Steve Jobs: 1955 – 2011


Steven Paul Jobs, the co-founder and chairman of Apple,died Wednesday at the age of 56.
Born in San Francisco in 1955, Jobs grew up near Cupertino, Calif. After attending Reed College in Portland for one semester (and auditing classes for free for several more), Jobs took a job at Atari, designing circuit boards. In 1976, Jobs co-founded Apple with Steve Wozniak.
The two young men started out with a few thousand dollars in cash and a vision of changing the world. Over the course of the past 35 years, the company and Jobs have gone on to change the world, the personal computing industry, the music and film industries and the mobile industry as we know.
Apple released its first mass-market product, the Apple II in 1976. The Apple II helped ignite what would become known as “the personal computer revolution” and thrust the charismatic Jobs into the spotlight. By the time IBM released its first PC in 1981 and Commodore released the Commodore 64 in 1982, Apple was already hard at work on the product that would cement Apple’s place in computing history, the Macintosh.
Brazenly introduced to the world in 1984 via a Super Bowl ad directed by Ridley Scott, the Macintosh helped set the standard for personal computing paradigms for the next decade.

Pixar, NeXT and Beyond


Jobs was forced out of Apple in 1985 over disagreements concerning vision, style and attitude. At the time, Jobs was written off by many in the business and industry press as a flash in the pan. It was Wozniak, not Jobs, they said, that was the real innovator at Apple.
In the decade that followed, Jobs was out of the limelight. Bill Gates became the face of the industry and the tech story of the 1990s was the rise of Microsoft. It was Microsoft, not Apple, that would topple IBM.
After leaving Apple in 1985, Jobs and some of his Apple founded NeXT with a cadre of Apple alumni. NeXT was well-financed and its software and hardware were top notch. Still, the products failed to make an impact on the industry.
Jobs’s real success in the first half of the 1990s wasn’t in the computer industry, but in the film industry. Pixar, a small animation studio Jobs acquired in 1986, went from obscurity to industry game-changer after the release of 1995′s Toy Story. It was Pixar, not Apple — and not NeXT — that made Jobs a very rich man.
In late 1996, Jobs approached Apple to discuss his former company acquiring NeXT. Apple needed an operating system, NeXT had one, NeXTSTEP.
Within a few months of rejoining Apple, Jobs took over as interim CEO. It was at this point that the modern Jobs legacy began to take shape.
From 1997 until August 2011, Jobs was Apple’s CEO, presiding over what can only be described as thegreatest second and third acts in business history. Under his tutelage as CEO, Apple not only returned from the brink of bankruptcy to profitability, but products like the iMac, iPod, iPhone and iPad have single-handedly changed the consumer electronics and personal computing landscape.
In August 2004, Jobs revealed that he had undergone surgery to remove a cancerous tumor from his pancreas. Jobs took a one month leave of absence to recover from surgery and returned to work in September 2004.
For the next seven years, Jobs would dodge rumors about his health.
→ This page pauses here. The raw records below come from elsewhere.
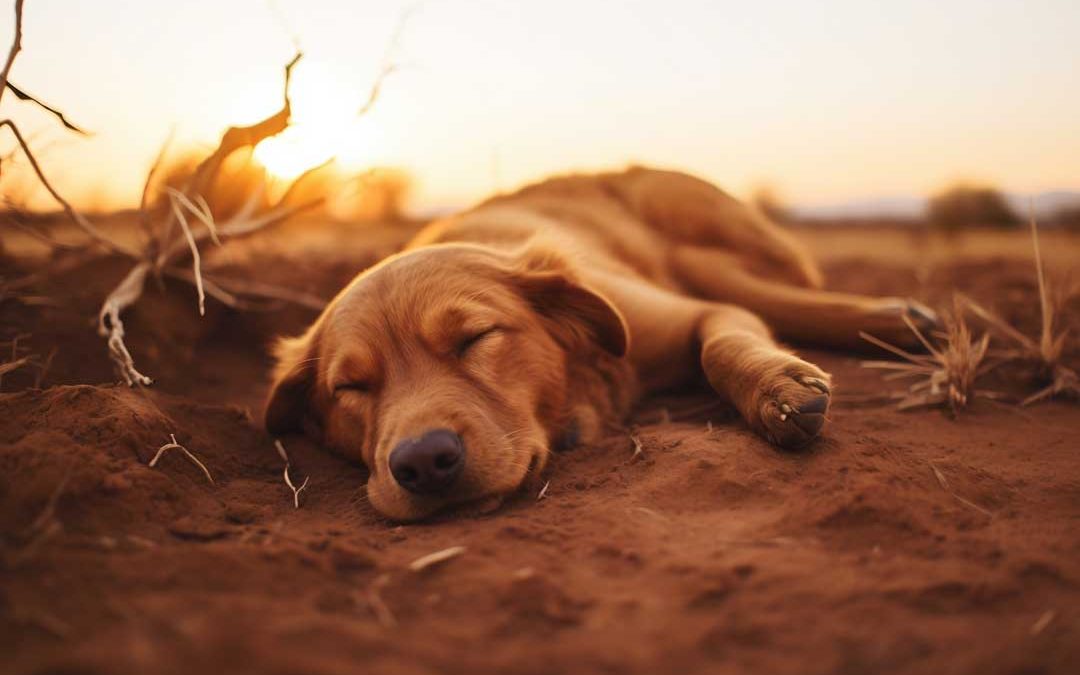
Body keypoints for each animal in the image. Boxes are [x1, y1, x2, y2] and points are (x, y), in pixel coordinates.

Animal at [265, 166, 933, 518]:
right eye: (351, 387)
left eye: (475, 339)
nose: (424, 462)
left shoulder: (689, 314)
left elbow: (719, 347)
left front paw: (777, 390)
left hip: (700, 246)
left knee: (780, 296)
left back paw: (901, 321)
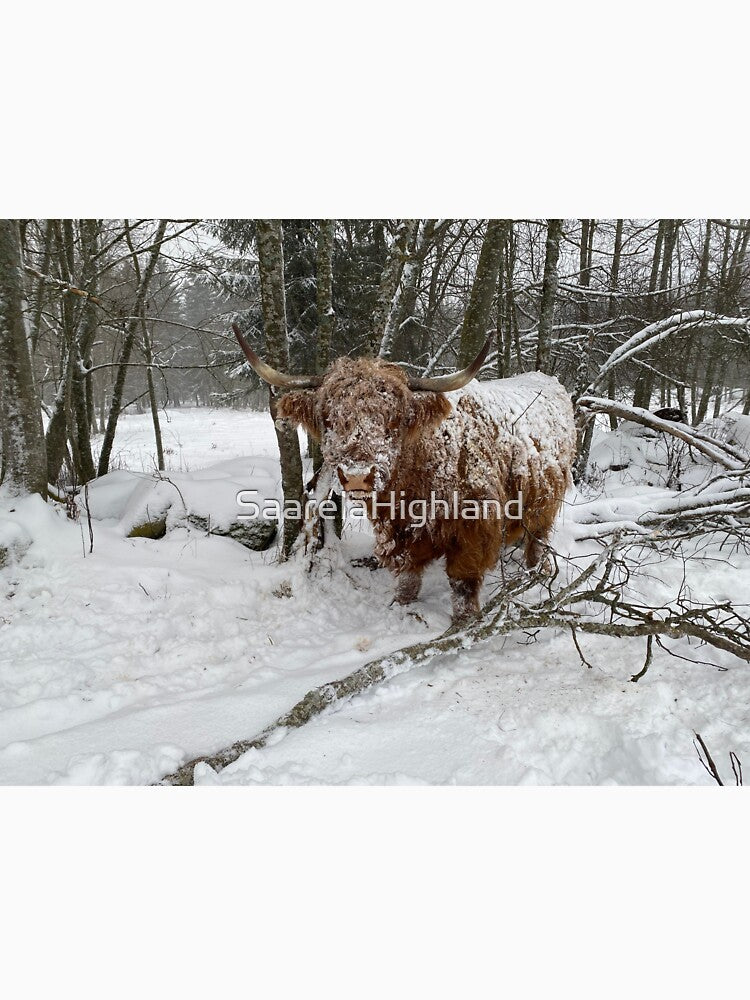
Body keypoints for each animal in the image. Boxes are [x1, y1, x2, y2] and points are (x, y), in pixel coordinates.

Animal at [233, 325, 576, 623]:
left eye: (395, 419)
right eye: (328, 418)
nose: (357, 475)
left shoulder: (474, 529)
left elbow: (463, 584)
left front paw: (464, 622)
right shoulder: (399, 533)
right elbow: (408, 578)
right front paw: (401, 606)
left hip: (544, 503)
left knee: (538, 540)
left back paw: (536, 574)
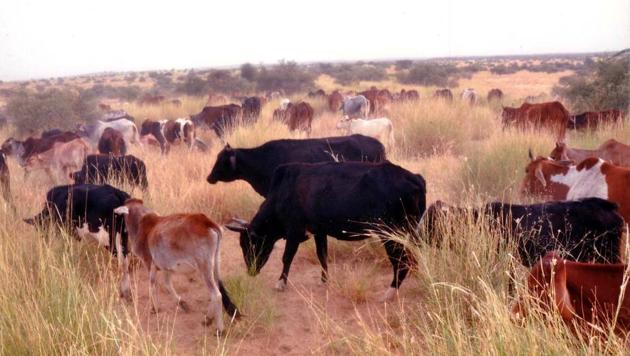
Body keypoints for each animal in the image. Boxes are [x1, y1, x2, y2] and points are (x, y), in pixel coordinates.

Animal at [112, 199, 241, 332]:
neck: (142, 225)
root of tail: (206, 222)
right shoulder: (166, 267)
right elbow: (167, 284)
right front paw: (182, 304)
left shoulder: (149, 263)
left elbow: (152, 285)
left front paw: (155, 308)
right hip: (214, 264)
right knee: (217, 291)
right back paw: (208, 319)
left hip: (204, 267)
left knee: (216, 295)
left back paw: (219, 329)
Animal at [225, 160, 428, 298]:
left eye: (249, 244)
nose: (251, 271)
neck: (284, 191)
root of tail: (414, 177)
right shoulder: (319, 232)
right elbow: (322, 255)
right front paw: (324, 280)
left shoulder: (294, 232)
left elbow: (287, 257)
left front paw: (281, 283)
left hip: (390, 234)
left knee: (400, 261)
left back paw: (390, 292)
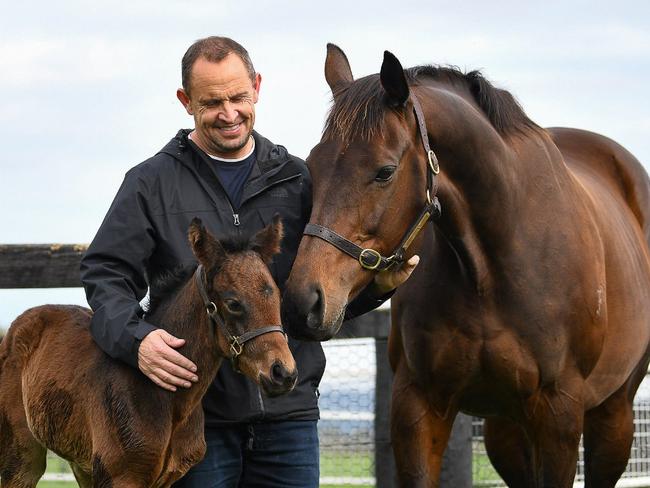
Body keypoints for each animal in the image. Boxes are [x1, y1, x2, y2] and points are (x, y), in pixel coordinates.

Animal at [0, 217, 296, 488]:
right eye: (233, 303)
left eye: (277, 295)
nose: (283, 373)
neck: (169, 401)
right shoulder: (121, 477)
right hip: (22, 458)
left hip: (81, 462)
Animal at [280, 43, 648, 486]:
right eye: (313, 165)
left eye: (385, 171)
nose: (303, 302)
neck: (490, 268)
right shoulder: (418, 405)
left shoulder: (558, 414)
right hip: (506, 428)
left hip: (614, 414)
In June 2008, Jobs’s gaunt appearance at WWDC raised questions about his health. In January 2009, Jobs took a six-month leave of absence from Apple, to address “a hormone deficiency.” It was later revealed that Jobs had a liver transplant in April 2009. He returned to work in June 2009.
Jobs would continue to serve as Apple’s CEO until January 2011, when he took a medical leave of absence “to focus on his health.”
Jobs is survived by his wife Laurene and his family.